A Time tree of HA segment reconstructed from sequences from this study and sequences from around the world. The HA sequences sampled in this study (red) are dispersed across almost all clades present between 2016–2018. This indicates that the diversity of samples in Basel is similar to the diversity of samples around the globe. B Number of sequenced weekly cases for the three most abundant HA clades. The number of cases for the corresponding clade is shown in color and the overall number of cases is shown in grey. C Number of introductions depending on how many random sequences from Basel are used. D Estimated proportion of sampled individuals averaged over ten different BDSKY runs using different classifications of local sequences into local clusters. Estimates for individual classifications are shown in S1 Fig. E Estimates of tree heights of local clusters, which can be used as a lower bound to how long lineages persisted in the city. F Estimates of the effective reproduction number through time inferred from all local cluster jointly by using BDSKY. The black line is the mean estimate and the red area denotes the 95% interval. The grey bars denote the number of cases per week that were sequenced and used in the BDSKY analysis. G Comparison of the inferred effective reproduction number with temperature and relative humidity and if a day is a school day or not. The effective reproduction number curves are averaged over the 10 different classifications of sequences into local clusters. Comparisons for the individual random classifications are shown in S2 Fig.
Fig 2Age distribution and differences in the number of connections to other patients that members of the different categorical patient groups have.
A Distribution of patient ages in this study in age group intervals of 10 years. B Proportion of different age groups in this study compared to in the city of Basel. C Model-based confidence intervals for the difference in average number of connections between each pair of age groups from a negative binomial model. Upper and lower bounds represent 95% confidence intervals for the average fold-difference in connection number between two groups corrected for multiple hypothesis testing using the Tukey method. This means that confidence intervals that do not include 1 are statistically significant. We see that the average connection number for elderly patients is twice the average connection number for preschoolers, adults without children, and adults with unknown status. These values are estimated for a cutoff values of 0.1 years. Estimates for different cutoff values are shown in S7 Fig. Also, the estimates of the mean number of connections in each group are shown in S8 Fig.

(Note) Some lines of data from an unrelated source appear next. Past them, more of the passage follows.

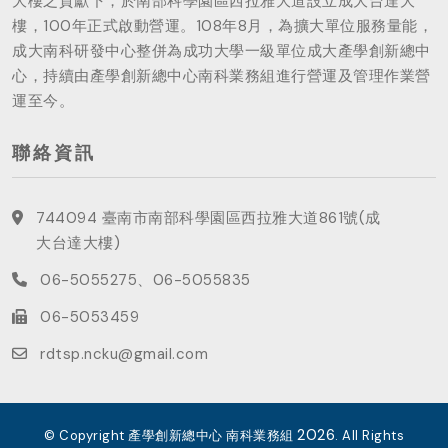
大樓之貢獻下，於南部科學園區西拉雅大道設立成大台達大
樓，100年正式啟動營運。108年8月，為擴大單位服務量能，
成大南科研發中心整併為成功大學一級單位成大產學創新總中
心，持續由產學創新總中心南科業務組進行營運及管理作業營
運至今。
聯絡資訊
744094 臺南市南部科學園區西拉雅大道861號(成
大台達大樓)
06-5055275、06-5055835
06-5053459
rdtsp.ncku@gmail.com
2026
© Copyright 產學創新總中心 南科業務組
. All Rights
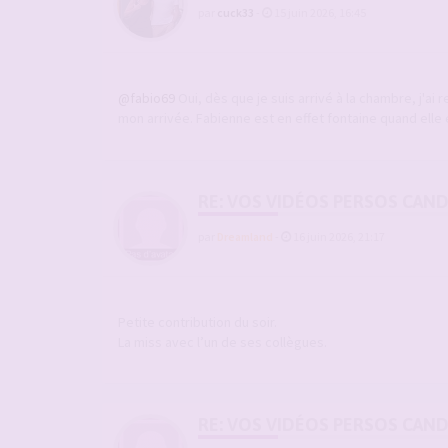
par
cuck33
-
15 juin 2026, 16:45
@fabio69
Oui, dès que je suis arrivé à la chambre, j'ai r
mon arrivée. Fabienne est en effet fontaine quand elle e
RE: VOS VIDÉOS PERSOS CAN
par
Dreamland
-
16 juin 2026, 21:17
Petite contribution du soir.
La miss avec l’un de ses collègues.
RE: VOS VIDÉOS PERSOS CAN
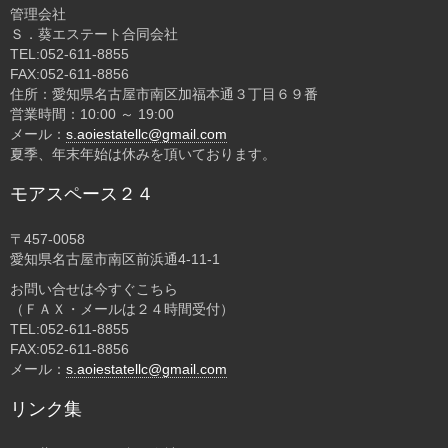
管理会社
Ｓ．葵エステート合同会社
TEL:052-611-8855
FAX:052-611-8856
住所：愛知県名古屋市南区加福本通３丁目６９番
営業時間：10:00 ～ 19:00
メール：
s.aoiestatellc@gmail.com
夏季、年末年始は休みを頂いております。
モアスペース２４
〒457-0058
愛知県名古屋市南区前浜通4-11-1
お問い合せは今すぐこちら
（ＦＡＸ・メールは２４時間受付）
TEL:052-611-8855
FAX:052-611-8856
メール：
s.aoiestatellc@gmail.com
リンク集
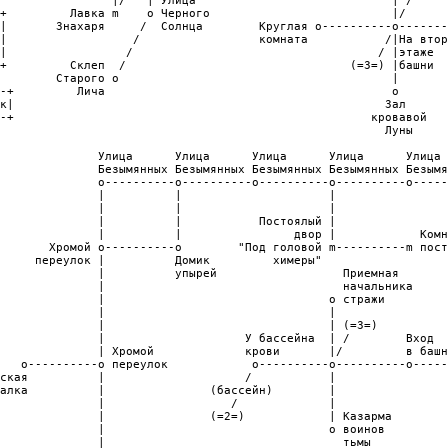
                |/   | Улица                            | /

+         Лавка m    o Черного                          |/

|       Знахаря     /  Солнца        Круглая o----------o-------
|                  /                 комната           /|На втор
|                 /                                   / |этаже

+         Склеп  /                                (=3=) |башни

        Старого o                                       |

-+         Лича                                         o

к|                                                     Зал

-+                                                   кровавой

                                                       Луны

              Улица      Улица      Улица      Улица      Улица 
              Безымянных Безымянных Безымянных Безымянных Безымя
              o----------o----------o----------o----------o-----
              |          |                     |                
              |          |                     |                
              |          |           Постоялый |                
              |          |                двор |            Комн
       Хромой o----------o        "Под головой m----------m пост
     переулок |          Домик         химеры"                  
              |          упырей                  Приемная       
              |                                  начальника     
              |                                o стражи         
              |                                |                
              |                                | (=3=)          
              |                    У бассейна  | /        Вход  
              | Хромой             крови       |/         в башн
   o----------o переулок            o----------o----------o-----
ская          |                    /           |                
алка          |               (бассейн)        |                
              |                  /             |                
              |               (=2=)            | Казарма        
              |                                o воинов         
              |                                  тьмы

Fig 3Mixing of different age groups.
Here we show the mixing patterns between the different categorial patient groups. In contrast to Fig 2, we here ask between which groups connections exists and not just if individuals within these groups have more or less connections than individuals within other groups. We define pairs of patients to be connected if their pairwise phylogenetic distance was below 0.1 years. Results for other thresholds are shown in S10 and S11 Figs. A Probability that an individual from the group in each row is connected to a random individual from the group in a column. These probabilities were calculated by using the inverse number of samples from each group as weights. Upper and lower bounds correspond to 95% confidence intervals around the estimated probability. B The color of each tile in the heatmap corresponds to the p-value for either positive (red) or negative (blue) associations. These p-values are bonferroni corrected for the number of comparisons (42). We estimate these p-values by randomly permuting the group to patient labels and then comparing the number of pairs of interactions we observe in the data vs. when randomly permuting.